┌─ Texto fornecido
Os resultados foram, como se viu, excelentes. Embora continuemos a não ter uma explicação satisfatória da inflação , ela foi controlada praticamente em todo o mundo. E embora permaneçamos incapazes de explicar o desenvolvimento, tal não impediu a economia mundial de crescer a um ritmo excepcional. Continuamos, no entanto, a ser meros aprendizes de feiticeiro e, não obstante o carácter aparentemente científico dos modelos económicos e financeiros, não sabemos o que fazer quando a realidade nos confronta com as consequências de um crescimento assente num consumo predador do ambiente e dos recursos naturais, baseado no endividamento possibilitado por modelos financeiros que, nas palavras de Avinash Persaud, descrevem com elegância um mundo que não existe e que finalmente entraram em choque com a realidade.

Esse choque está agora bem expresso na forma como os mercados passaram a reagir aos esforços estrénuos do Fed para repetir os golpes de magia de Greenspan. Já lá vai o tempo em que às descidas da taxa de intervenção do Fed correspondia o aumento de confiança dos mercados na economia americana, a subida do dólar, a descida das taxas de juro de longo prazo e um novo fôlego para o crescimento do crédito, da alavancagem e da “inovação” destinada a evadir as regras e os impostos, a que as autoridades fechavam sabiamente os olhos.
└─
┌─ Entradas fornecidas
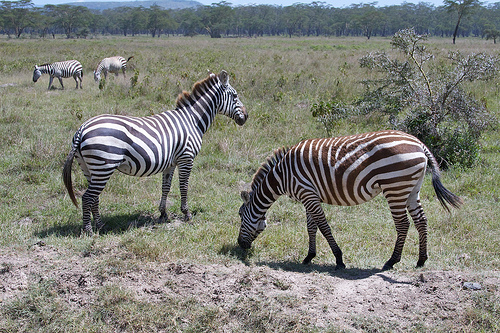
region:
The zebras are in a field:
[10, 16, 465, 316]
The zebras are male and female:
[0, 40, 496, 318]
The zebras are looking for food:
[13, 15, 478, 295]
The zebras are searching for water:
[30, 35, 477, 288]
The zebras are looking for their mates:
[15, 45, 457, 331]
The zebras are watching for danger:
[21, 55, 487, 330]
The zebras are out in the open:
[20, 40, 472, 330]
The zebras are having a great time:
[30, 30, 470, 285]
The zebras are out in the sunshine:
[25, 27, 478, 325]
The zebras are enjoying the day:
[26, 35, 476, 299]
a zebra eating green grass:
[235, 127, 460, 270]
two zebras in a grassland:
[31, 54, 136, 90]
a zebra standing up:
[60, 70, 249, 240]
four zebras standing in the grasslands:
[30, 54, 462, 274]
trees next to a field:
[2, 0, 494, 43]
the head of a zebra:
└─
Transcreva o trecho do texto sobre os mercados e o Fed, começando em "Esse choque está" e terminando em "sabiamente os olhos.", e troque "dólar" por "euro". As linhas apresentadas não são necessárias.

» Resultado:
Esse choque está agora bem expresso na forma como os mercados passaram a reagir aos esforços estrénuos do Fed para repetir os golpes de magia de Greenspan. Já lá vai o tempo em que às descidas da taxa de intervenção do Fed correspondia o aumento de confiança dos mercados na economia americana, a subida do euro, a descida das taxas de juro de longo prazo e um novo fôlego para o crescimento do crédito, da alavancagem e da “inovação” destinada a evadir as regras e os impostos, a que as autoridades fechavam sabiamente os olhos.